I had some experience in the matching engine development for cryptocurrency exchange some time ago. That was an interesting and challenging experience. I developed it in clear C++ from scratch. The testing of it is also quite a challenging task. You need to get data for testing, perform testing, collect some statistics, and at last, analyze collected data to find weak points and bottlenecks. I want to focus on testing the C++ matching engine and show how testing can give insights for optimizations even without the need to change the code. The matching engine I developed can do more than 1’000’000 TPS (transactions per second) and is 10x times faster than the matching engine of the Binance cryptocurrency exchange (see one post on Binance Blog).

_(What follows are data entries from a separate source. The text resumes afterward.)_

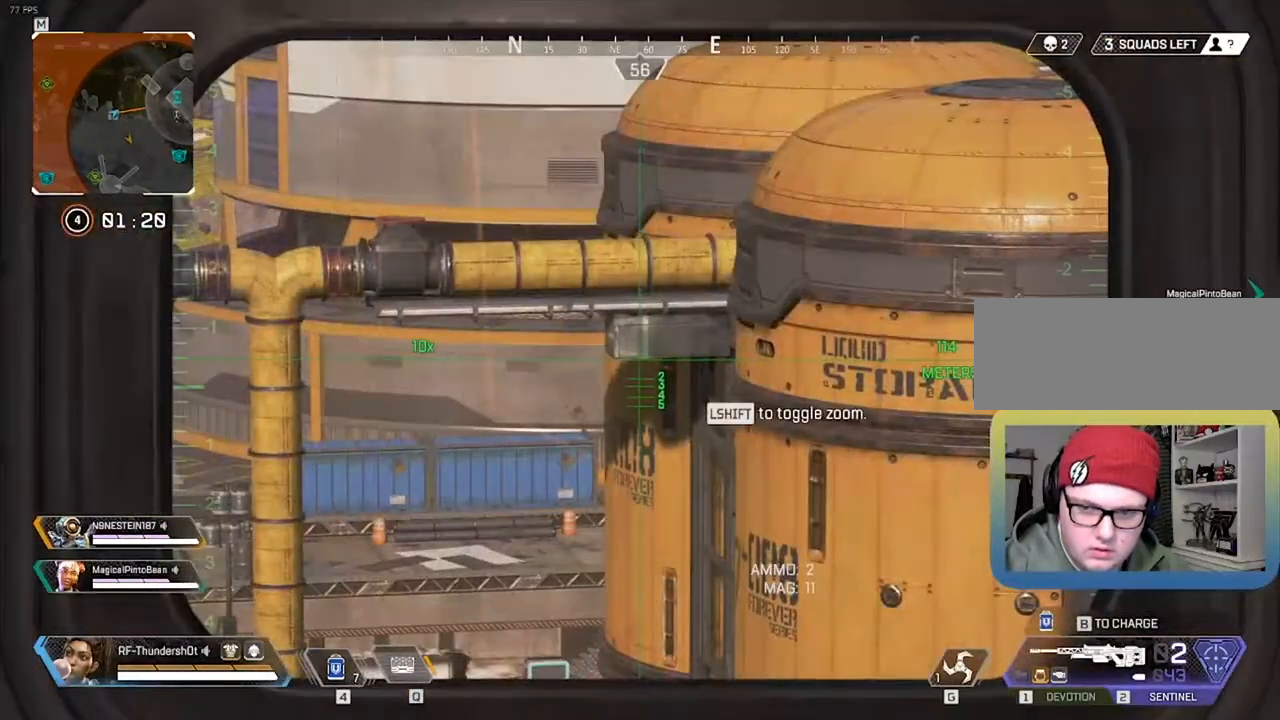
{"keys": [], "events": [[217, "a", "down"], [333, "a", "up"]]}
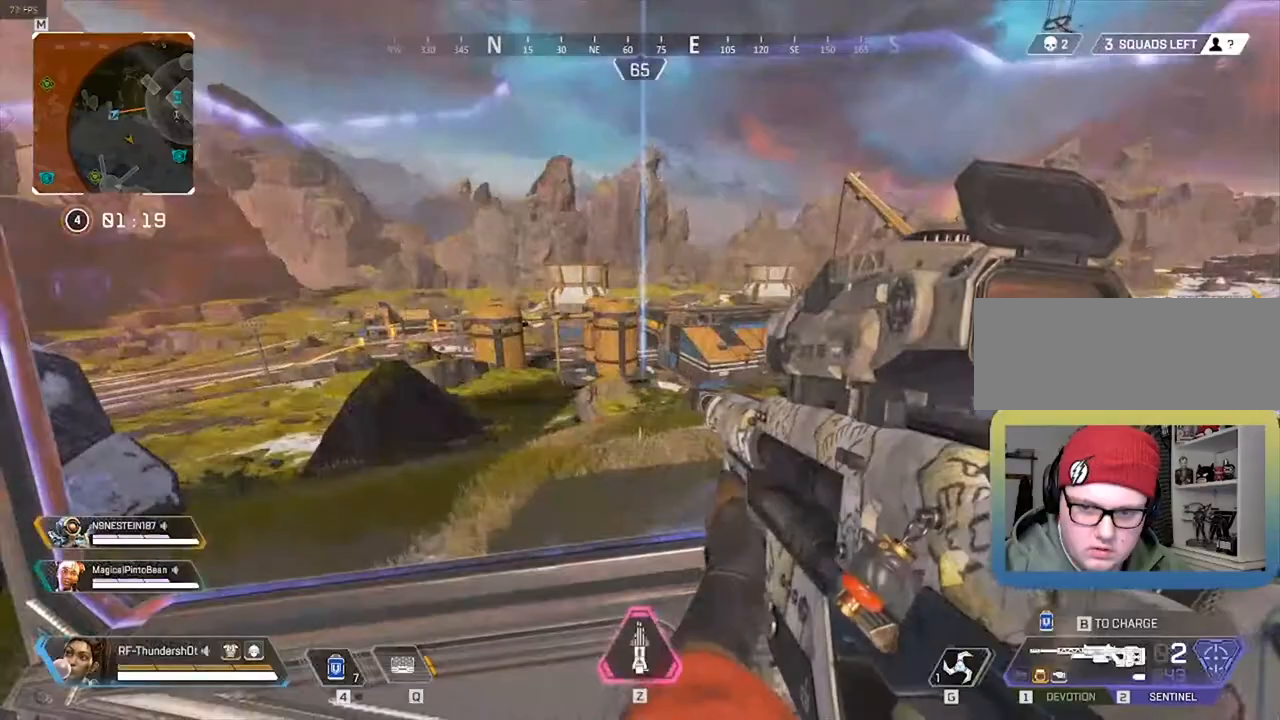
{"keys": ["d"], "events": [[350, "d", "down"]]}
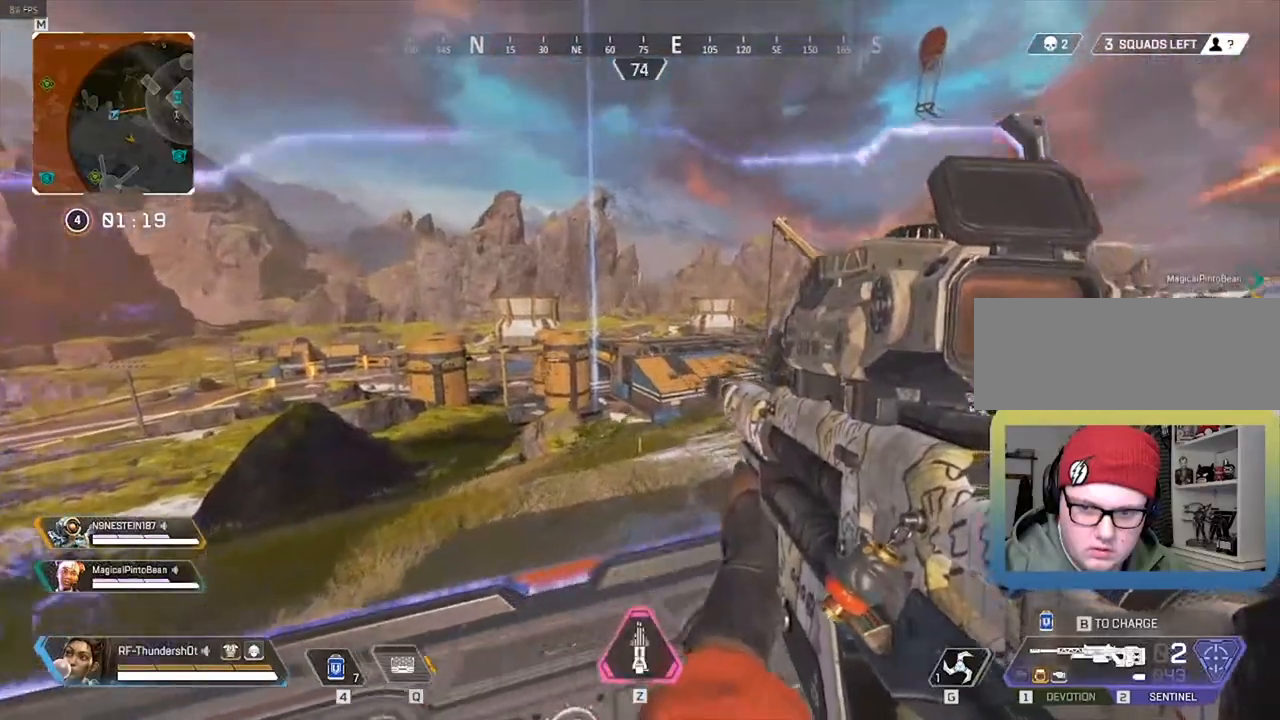
{"keys": [], "events": [[150, "d", "up"]]}
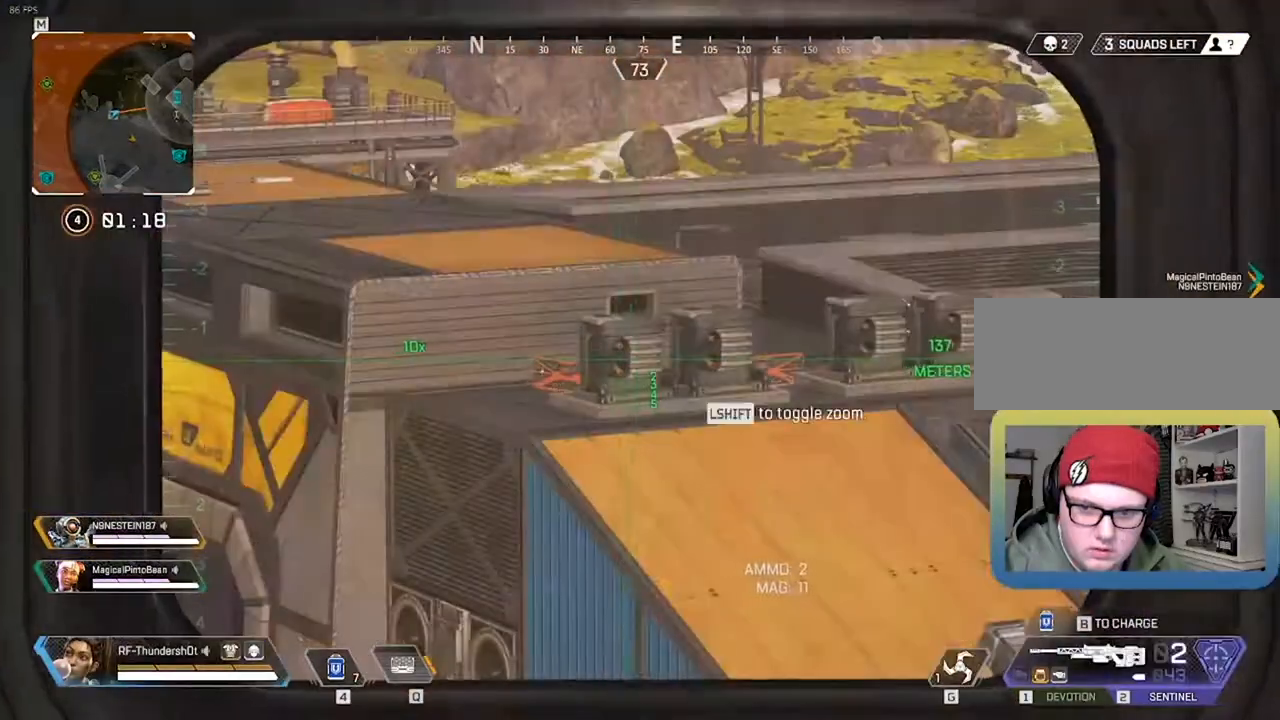
{"keys": ["a"], "events": [[400, "a", "down"]]}
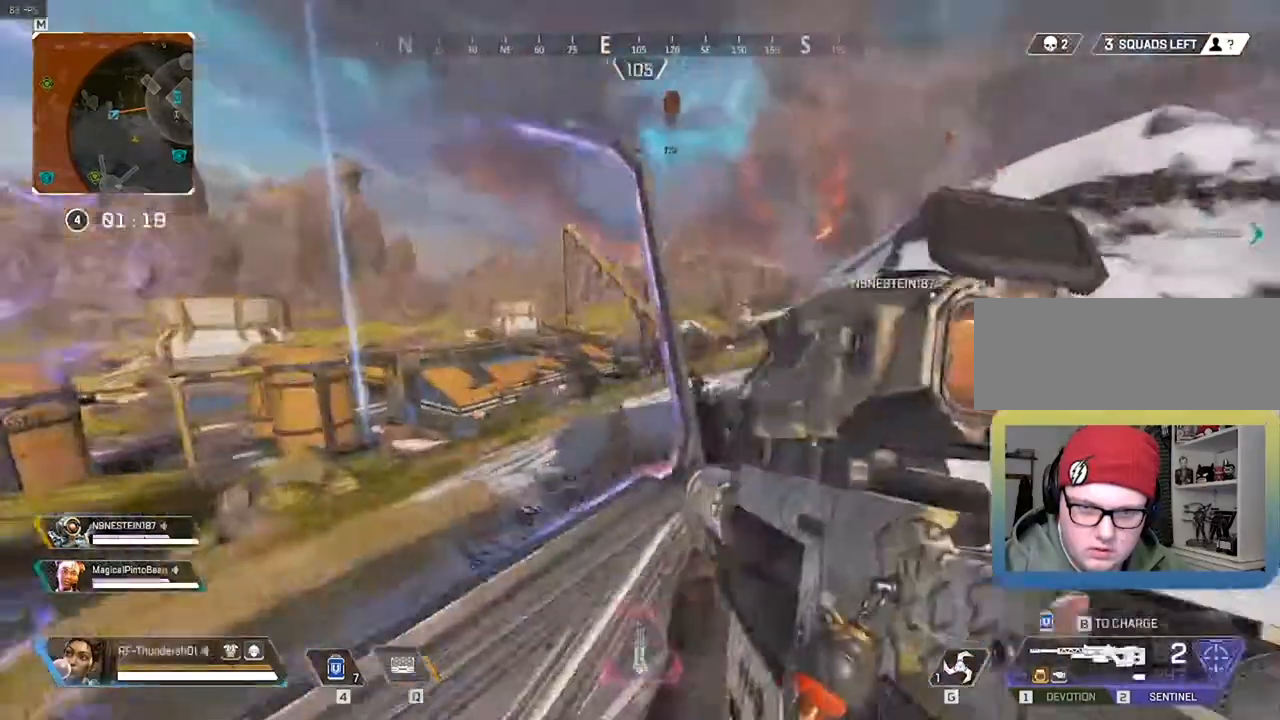
{"keys": [], "events": [[150, "a", "up"]]}
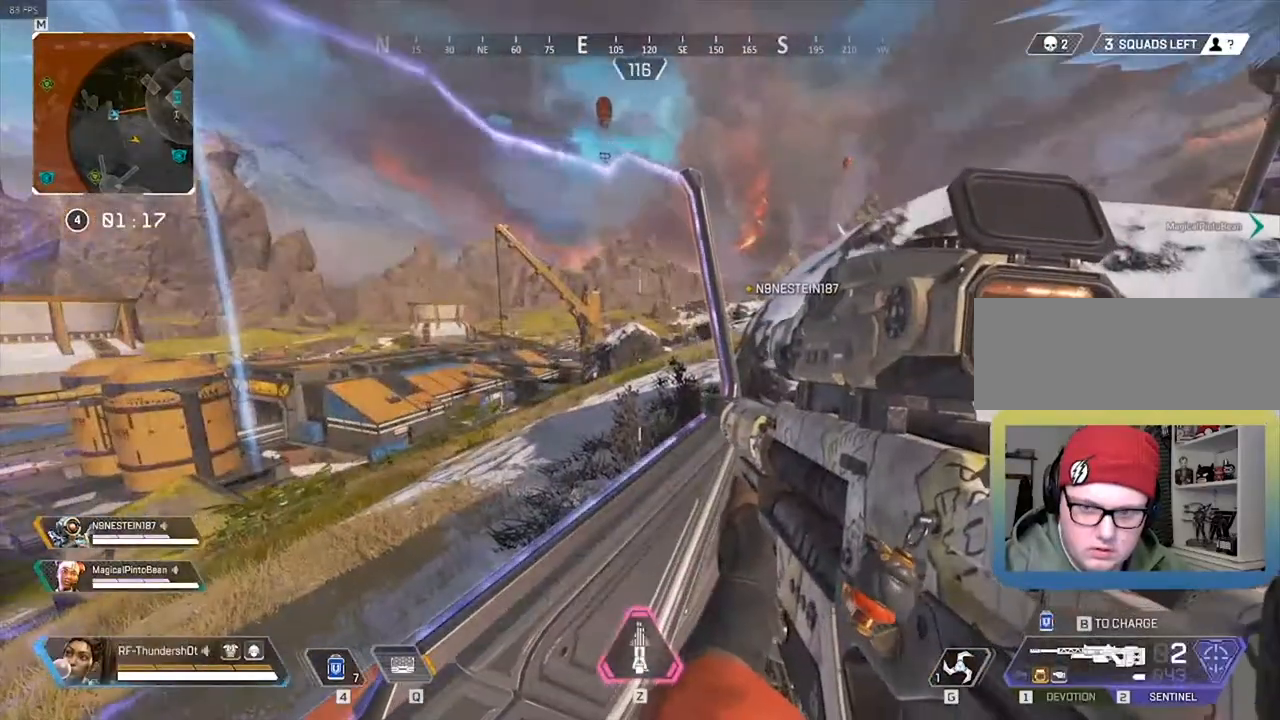
{"keys": ["shift", "w"], "events": [[317, "w", "down"], [417, "shift", "down"]]}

What is the matching engine?
The matching engine is the heart of the cryptocurrency exchange as well as for other trading systems like stock exchanges. It is a point where the interests of buyers and the interests of sellers find each other and trades occur as a result of order matching. The matching engine holds a limit order book. It is the set of orders that haven't matched yet. Here is a simplified block diagram of exchange.
Fundamentally the matching process for one currency pair or other trading instruments is strictly sequential. Requests that came from users or API clients can be processed concurrently before they reach the matching engine. That is why the matching engine is the bottleneck for the throughput of the exchange. And the number of requests that the exchange can process per second is limited by the number of requests that the matching engine can process per second.
Testing data
To do testing we need some data. I want to be free with setting data parameters. So I developed the data generator which produces requests for the matching engine based on statistical models. Test data sample consists of 5’000’000 requests. Price is generated as a Markov chain stochastic model with Pareto distribution. This model produces a quite natural price chart.
The starting price is 60’000 and the price step is 1. The orders are generated to follow the price and to get desired target values such as the number of orders in the limit order book, a proportion of the orders of different types, and etc. The average size of the limit order book for the test data is 10’000 and the average number of active stop orders is 1’000. And proportions of the different type orders are the next.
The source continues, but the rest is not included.